Selama 2024, terdapat 236 orang pembelot, 89% di antaranya adalah wanita, dan hanya tiga orang yang melintasi perbatasan antar-Korea. Mayoritas pembelotan masih dilakukan melalui Tiongkok, meskipun risikonya tinggi akibat pengawasan ketat dan deportasi paksa.
Pembelotan prajurit ini menjadi kasus ketiga di bawah pemerintahan Presiden Lee Jae-myung, setelah dua kasus pembelotan sipil pada Juli 2025. Sejak berakhirnya Perang Korea pada tahun 1953, sekitar 34.000 warga Korea Utara telah mencapai Selatan, sebagian besar untuk melarikan diri dari kemiskinan dan represi politik.
Konteks Politik Pemerintahan Lee Jae-myung
Presiden Lee, yang menjabat di kursi pemerintahan sejak Juni 2025, menekankan pendekatan rekonsiliasi dengan Pyongyang.

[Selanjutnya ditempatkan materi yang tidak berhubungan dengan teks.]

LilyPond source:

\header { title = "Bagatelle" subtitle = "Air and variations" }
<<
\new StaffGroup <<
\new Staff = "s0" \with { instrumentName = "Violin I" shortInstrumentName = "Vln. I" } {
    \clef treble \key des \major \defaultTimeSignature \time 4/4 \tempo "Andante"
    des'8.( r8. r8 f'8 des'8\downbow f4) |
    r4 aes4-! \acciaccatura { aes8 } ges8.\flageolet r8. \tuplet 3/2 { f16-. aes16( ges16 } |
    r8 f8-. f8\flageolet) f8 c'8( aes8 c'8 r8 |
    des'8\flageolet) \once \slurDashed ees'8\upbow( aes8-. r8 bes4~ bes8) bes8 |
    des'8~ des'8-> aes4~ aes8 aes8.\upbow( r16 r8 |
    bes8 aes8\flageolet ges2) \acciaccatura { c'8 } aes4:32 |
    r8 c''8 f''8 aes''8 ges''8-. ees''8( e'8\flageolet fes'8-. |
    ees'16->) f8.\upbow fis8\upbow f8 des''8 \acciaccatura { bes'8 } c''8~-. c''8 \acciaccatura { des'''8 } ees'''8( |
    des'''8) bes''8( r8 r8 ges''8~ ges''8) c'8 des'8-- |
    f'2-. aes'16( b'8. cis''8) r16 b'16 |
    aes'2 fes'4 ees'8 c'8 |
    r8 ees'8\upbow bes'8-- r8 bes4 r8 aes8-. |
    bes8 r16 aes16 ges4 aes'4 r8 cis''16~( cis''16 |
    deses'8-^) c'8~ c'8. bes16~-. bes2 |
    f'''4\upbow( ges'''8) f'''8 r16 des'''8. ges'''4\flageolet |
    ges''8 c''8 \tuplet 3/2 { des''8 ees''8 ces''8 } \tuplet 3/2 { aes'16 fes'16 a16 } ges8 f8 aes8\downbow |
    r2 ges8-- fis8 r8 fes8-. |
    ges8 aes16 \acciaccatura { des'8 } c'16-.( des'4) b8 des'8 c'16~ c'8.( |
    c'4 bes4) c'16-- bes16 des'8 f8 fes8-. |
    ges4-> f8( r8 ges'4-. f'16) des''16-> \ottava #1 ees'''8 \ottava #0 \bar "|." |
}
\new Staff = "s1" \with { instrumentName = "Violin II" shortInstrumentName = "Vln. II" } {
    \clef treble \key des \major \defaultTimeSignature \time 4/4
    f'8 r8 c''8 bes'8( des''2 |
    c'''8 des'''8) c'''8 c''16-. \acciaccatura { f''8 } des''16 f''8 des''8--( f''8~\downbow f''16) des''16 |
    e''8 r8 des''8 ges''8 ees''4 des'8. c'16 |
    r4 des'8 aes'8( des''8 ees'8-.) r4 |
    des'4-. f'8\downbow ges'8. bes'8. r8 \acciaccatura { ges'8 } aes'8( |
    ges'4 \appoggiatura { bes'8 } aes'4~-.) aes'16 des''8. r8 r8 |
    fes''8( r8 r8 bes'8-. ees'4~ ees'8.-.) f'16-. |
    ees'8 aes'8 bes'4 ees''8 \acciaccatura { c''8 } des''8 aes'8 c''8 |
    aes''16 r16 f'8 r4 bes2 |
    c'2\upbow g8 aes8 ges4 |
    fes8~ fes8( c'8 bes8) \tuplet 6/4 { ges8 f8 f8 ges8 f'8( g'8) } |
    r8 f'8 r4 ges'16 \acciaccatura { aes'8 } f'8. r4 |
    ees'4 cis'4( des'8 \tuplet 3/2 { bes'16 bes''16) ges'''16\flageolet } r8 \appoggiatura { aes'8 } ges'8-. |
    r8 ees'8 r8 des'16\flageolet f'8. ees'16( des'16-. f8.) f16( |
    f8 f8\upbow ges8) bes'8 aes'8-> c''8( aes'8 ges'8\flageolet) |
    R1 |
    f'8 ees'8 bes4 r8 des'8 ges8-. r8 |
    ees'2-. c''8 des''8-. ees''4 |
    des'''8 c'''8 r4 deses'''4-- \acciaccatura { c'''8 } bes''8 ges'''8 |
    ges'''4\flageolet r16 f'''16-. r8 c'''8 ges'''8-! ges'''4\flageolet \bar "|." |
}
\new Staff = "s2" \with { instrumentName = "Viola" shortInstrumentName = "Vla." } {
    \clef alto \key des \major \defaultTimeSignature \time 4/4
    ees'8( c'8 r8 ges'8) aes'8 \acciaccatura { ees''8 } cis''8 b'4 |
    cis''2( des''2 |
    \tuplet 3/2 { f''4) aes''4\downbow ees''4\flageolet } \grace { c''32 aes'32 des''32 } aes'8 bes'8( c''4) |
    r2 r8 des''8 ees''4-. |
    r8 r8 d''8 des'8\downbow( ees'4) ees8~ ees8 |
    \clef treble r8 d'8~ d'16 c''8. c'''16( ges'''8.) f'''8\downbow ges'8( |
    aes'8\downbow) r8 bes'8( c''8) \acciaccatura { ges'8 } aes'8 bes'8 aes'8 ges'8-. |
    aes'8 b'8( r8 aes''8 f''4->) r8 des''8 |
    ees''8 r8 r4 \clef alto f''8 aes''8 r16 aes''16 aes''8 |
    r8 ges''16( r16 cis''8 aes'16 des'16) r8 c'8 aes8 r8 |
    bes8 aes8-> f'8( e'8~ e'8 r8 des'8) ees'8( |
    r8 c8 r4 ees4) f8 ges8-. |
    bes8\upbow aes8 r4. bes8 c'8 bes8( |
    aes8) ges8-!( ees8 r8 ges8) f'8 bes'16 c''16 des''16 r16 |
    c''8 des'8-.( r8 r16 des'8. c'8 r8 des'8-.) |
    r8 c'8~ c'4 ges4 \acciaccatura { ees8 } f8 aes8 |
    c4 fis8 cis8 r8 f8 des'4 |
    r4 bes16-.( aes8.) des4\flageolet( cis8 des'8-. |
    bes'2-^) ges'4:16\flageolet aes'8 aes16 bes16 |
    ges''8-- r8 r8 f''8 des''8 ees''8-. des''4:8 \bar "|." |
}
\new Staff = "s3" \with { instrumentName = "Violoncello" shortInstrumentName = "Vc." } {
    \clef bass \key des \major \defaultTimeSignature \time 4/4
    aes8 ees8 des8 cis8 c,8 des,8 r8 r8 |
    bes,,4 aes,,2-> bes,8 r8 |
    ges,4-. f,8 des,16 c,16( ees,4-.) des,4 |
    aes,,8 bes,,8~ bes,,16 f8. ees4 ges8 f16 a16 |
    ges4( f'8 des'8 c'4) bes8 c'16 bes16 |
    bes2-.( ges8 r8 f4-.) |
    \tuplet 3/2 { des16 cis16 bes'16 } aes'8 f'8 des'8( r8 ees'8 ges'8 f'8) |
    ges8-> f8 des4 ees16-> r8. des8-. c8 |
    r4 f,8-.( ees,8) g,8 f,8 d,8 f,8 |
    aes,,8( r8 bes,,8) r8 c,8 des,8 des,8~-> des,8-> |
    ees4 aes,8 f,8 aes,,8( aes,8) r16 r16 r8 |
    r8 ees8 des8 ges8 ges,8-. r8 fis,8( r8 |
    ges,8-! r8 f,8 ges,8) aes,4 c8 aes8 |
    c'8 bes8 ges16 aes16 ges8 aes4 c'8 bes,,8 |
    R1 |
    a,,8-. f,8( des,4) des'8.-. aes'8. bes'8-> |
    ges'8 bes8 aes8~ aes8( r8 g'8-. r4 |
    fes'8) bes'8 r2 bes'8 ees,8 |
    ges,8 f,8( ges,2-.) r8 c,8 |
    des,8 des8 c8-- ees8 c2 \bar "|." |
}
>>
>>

Namun, Korea Utara terus menolak berbagai upaya diplomatik. Pembelotan militer ini menjadi ujian besar bagi kebijakan tersebut karena membawa nilai intelijen tinggi dan berpotensi memperkeruh hubungan antar-Korea. Lee kini dihadapkan pada dilema antara kewajiban kemanusiaan terhadap pembelot dan kebutuhan menjaga stabilitas diplomatik.
Peristiwa ini juga terjadi tak lama setelah dilaksanakannya parade militer besar di Pyongyang yang menampilkan persenjataan nuklir di hadapan pejabat dari Tiongkok, Vietnam, dan Rusia. Pernyataan Kim Jong-un agar militernya menjadi “entitas tak terkalahkan” menandai tantangan langsung terhadap kebijakan rekonsiliasi Seoul. Dengan demikian, pembelotan Oktober 2025 bukan sekadar insiden perbatasan saja, tetapi juga cerminan ketegangan geopolitik yang terus berlangsung di Semenanjung Korea.